Even daylight saving disrupts the natural rhythm, and can have health consequences.
“It artificially moves us away from the natural light-dark cycle,” Phillips says. “There are some interesting studies on people who live on the eastern versus the western side of time zones, which is similar to living in standard versus daylight saving time. People on the western edge of time zones have more health problems.”
Light is a mood-enhancer
But daylight saving is popular, because people enjoy the extra exposure to light.
“Light makes us feel like we're in a better mood, and it’s probably why at night a lot of people do seek light and look at their phones,” Cain says. “It’s probably why people over-light their outdoor environments and create light pollution...it makes us feel safe and a little bit happier.”
Cain has a paper now under review that examines the physiological reasons for this, describing the parts of our brain that are affected by our exposure to light. His previous research has looked at how antidepressants (selective serotonin re-uptake inhibitors) increase people’s sensitivity to light, which may be what makes them feel better.
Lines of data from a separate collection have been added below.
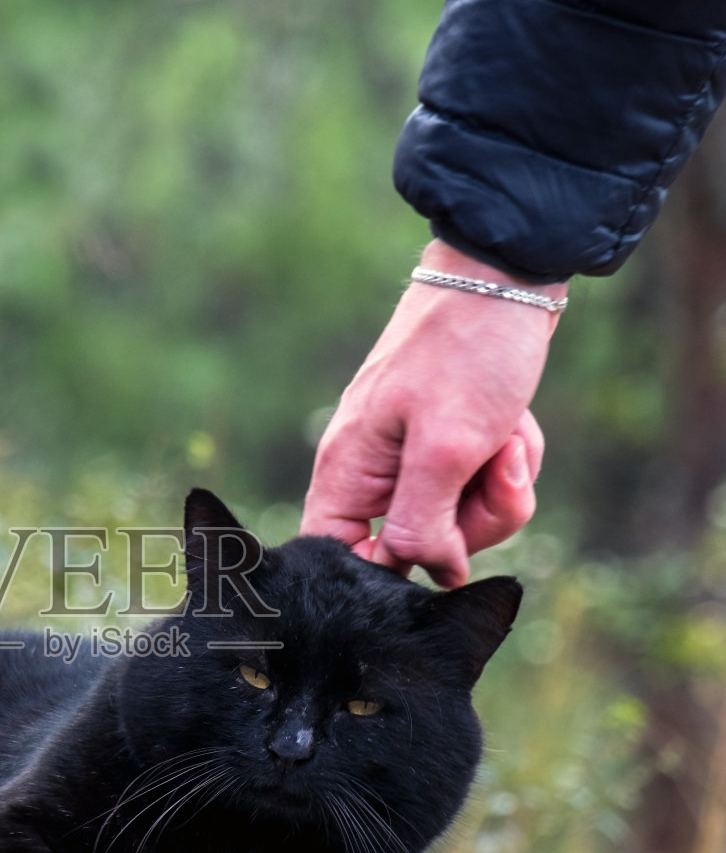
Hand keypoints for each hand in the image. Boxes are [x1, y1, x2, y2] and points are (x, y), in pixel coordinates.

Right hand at [301, 240, 563, 587]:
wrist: (506, 277)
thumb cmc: (464, 352)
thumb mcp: (445, 449)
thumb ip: (422, 524)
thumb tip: (430, 574)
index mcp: (348, 473)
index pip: (340, 556)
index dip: (385, 575)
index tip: (437, 556)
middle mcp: (373, 471)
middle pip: (415, 548)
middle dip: (470, 521)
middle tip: (493, 470)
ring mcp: (412, 459)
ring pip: (459, 521)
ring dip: (497, 488)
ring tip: (506, 440)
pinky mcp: (449, 446)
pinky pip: (479, 488)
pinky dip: (506, 464)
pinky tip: (513, 430)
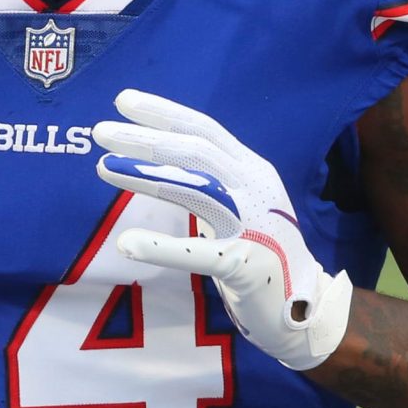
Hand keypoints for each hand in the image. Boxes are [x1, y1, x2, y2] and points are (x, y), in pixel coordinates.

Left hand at [93, 89, 352, 370]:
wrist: (306, 306)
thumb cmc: (262, 246)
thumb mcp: (241, 197)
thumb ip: (208, 175)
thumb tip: (156, 153)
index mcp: (249, 168)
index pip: (203, 129)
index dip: (164, 112)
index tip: (124, 100)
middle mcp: (253, 188)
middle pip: (195, 151)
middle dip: (146, 138)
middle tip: (100, 131)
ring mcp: (252, 225)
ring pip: (196, 189)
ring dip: (146, 175)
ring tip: (103, 166)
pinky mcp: (244, 265)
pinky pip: (199, 252)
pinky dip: (162, 247)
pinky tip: (128, 243)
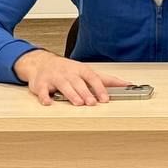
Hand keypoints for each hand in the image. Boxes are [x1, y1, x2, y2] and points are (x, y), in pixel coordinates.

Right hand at [13, 49, 130, 106]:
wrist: (42, 63)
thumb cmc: (68, 70)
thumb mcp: (87, 72)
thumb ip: (106, 80)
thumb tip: (127, 84)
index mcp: (81, 70)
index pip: (93, 78)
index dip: (99, 88)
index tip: (106, 98)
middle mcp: (69, 73)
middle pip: (79, 83)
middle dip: (86, 93)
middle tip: (93, 103)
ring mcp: (54, 78)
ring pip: (64, 86)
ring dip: (71, 94)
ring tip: (78, 103)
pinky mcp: (41, 84)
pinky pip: (42, 90)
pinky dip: (45, 97)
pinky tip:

“Whether they work or not will depend on the balance of your daytime light and your night-time light. So if you get too much night-time light, it could undo the good of enhancing the daytime light.
“And it's interesting that people who get more light at night are evening-type people. About half of people who are depressed are evening-type people, and those people benefit less from antidepressants. But if you look in the general population, it's only about 20 to 25 per cent.”
Read more: Study turns the spotlight on to shift workers' heart health
Cain and Phillips have an active NHMRC Ideas grant to investigate how light sensitivity is a core mechanism for antidepressant efficacy.
Cain is also examining how language reflects how our bodies and minds respond to light and dark.
“For example, looking on the bright side of things. Darkness is associated with chaos. Without light, there’s more chaotic thought, and a lot of people have problems sleeping, problems with anxiety, because in darkness they're less able to control their emotions.”
We fear the dark for a reason, but we also need the dark to restore balance to our bodies and minds.